Remember that even a simple link to your website from their website will dramatically help your other online efforts.

Use Tournaments To Get Social Media Attention

Events like tournaments, youth training, fundraisers, etc are a golf course staple. But events have a bonus effect online.

You can list them on multiple platforms to get extra exposure.

Facebook is the best place for this tactic, but it also works on Google, Instagram, and event apps like Meet and Four Square.

Use Video Tours To Hack Social Media

Like events, most social media gives preference to video in their feeds. Take interesting video tours of your course. Recruit drone enthusiasts and budding videographers with free access in exchange for promotion & free videos.

Post the file natively to Instagram, Twitter, Facebook, and YouTube. Pay a small budget to boost it. And look for opportunities to embed it on your website.

Use Digital Referral Fees for Word of Mouth

Referral fees are also a staple of golf course marketing. But they don’t get the same reach as digital referral codes.

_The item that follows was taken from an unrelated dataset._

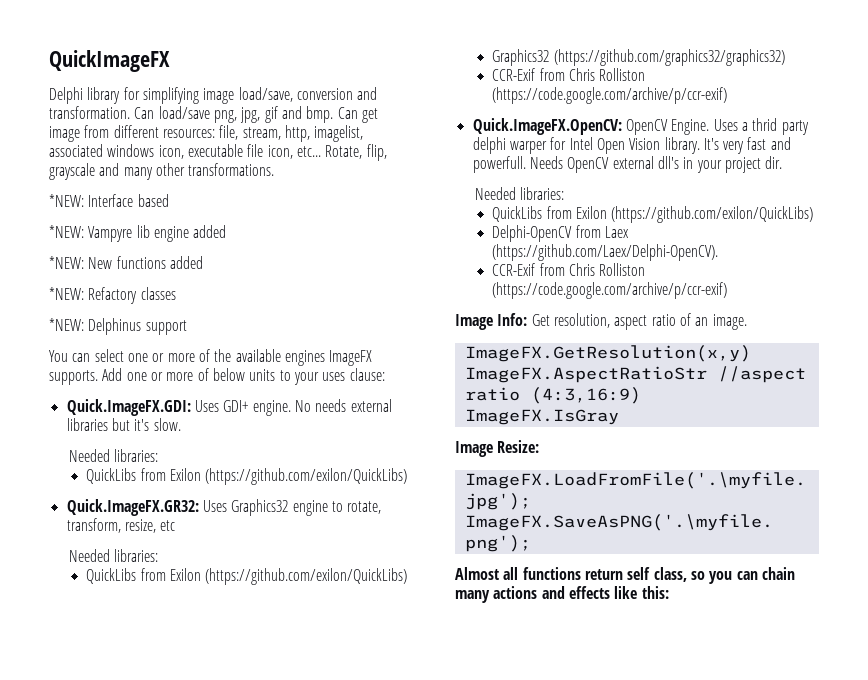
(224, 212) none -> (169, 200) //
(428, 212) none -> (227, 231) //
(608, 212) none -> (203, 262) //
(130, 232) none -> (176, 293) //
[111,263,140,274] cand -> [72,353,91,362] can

Whether you use a simple bit.ly link, manually hand out custom codes (i.e., like raffle tickets), or use a software service – digital referral codes can help you move limited physical word of mouth to unlimited digital word of mouth.

Find & Sponsor Local Charities

Sponsoring local charities provides a few marketing benefits.

First, you can likely get a link to your website, which will help your other efforts.

Second, you can tap into a well-networked organization with lots of word of mouth potential.

Third, you can tap into neighborhood goodwill to help with soliciting reviews to help with your Google My Business efforts.

Next Steps

There are a lot of marketing ideas out there for golf course managers. You don’t have to do all of them. You just have to do one or two well.

Find the one that fits your interests & resources and give it a try. Learn based on your initial experience and improve.